**Provided passage**

________

This is a simple app that demonstrates rendering a 3D scene on an iOS device so that it can be viewed on a stereoscopic viewer such as Google Cardboard.
It has very basic head tracking - no forward/backward movement yet but full 360 degree rotation for GLKit and SceneKit demo scenes.
GLKit demo is pretty basic - just a grid of cubes at the moment
SceneKit demo shows a cube of sheres all moving at different speeds
Both sampples render the scene twice and demonstrate rendering to texture techniques.
Also, have stereo image (side-by-side) support now. Supports both parallel viewing (cardboard) and cross-eye (manual) viewing. And allows you to capture your own 3D pictures).
To capture a 3D picture, first show the Stereo Image Viewer
- Click the Capture button. This will show the camera preview image in the left hand window.

________

**Source information**

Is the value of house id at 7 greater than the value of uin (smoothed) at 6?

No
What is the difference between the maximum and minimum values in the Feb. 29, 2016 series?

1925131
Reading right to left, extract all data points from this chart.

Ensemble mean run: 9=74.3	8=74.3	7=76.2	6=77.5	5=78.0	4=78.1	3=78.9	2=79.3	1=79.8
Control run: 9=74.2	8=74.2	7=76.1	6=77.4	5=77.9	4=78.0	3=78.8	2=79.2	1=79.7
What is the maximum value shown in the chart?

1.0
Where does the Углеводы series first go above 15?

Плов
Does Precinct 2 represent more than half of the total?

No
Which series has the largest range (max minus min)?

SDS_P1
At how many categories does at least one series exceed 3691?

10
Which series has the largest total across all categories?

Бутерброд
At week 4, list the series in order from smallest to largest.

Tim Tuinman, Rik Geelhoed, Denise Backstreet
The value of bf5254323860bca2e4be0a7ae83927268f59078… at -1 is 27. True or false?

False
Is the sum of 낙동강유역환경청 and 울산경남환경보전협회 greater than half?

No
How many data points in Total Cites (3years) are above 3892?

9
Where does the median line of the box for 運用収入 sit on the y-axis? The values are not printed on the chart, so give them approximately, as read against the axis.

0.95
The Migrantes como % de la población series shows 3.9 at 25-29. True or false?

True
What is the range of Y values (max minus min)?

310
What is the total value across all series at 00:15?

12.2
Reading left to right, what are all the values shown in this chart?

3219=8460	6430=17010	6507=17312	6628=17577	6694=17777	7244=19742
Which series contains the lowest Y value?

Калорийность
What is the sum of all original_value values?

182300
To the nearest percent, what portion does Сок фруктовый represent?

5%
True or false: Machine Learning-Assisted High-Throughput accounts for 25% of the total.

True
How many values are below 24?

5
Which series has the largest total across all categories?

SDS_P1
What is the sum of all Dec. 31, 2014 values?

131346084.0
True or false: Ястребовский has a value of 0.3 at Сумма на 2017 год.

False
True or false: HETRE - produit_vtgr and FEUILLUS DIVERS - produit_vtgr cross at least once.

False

________

Extend the description of the iOS stereoscopic viewing app, continuing after its last line about the Capture button.

**Response**
- Click the Capture button again to take the left hand picture and it then shows the preview image in the right hand window
- Then, carefully, move your iPhone slightly to the right (approx 2-3cm) just enough to offset the image.
- Press the Capture button again to capture the right hand picture.
The SceneKit demo (currently looks a little complex but looks great when viewed with Cardboard!
BSD-style, with the full license available in LICENCE.
Download the project and run through Xcode on a device. It will run on the Simulator but the performance will be less than optimal, plus head-tracking will not work.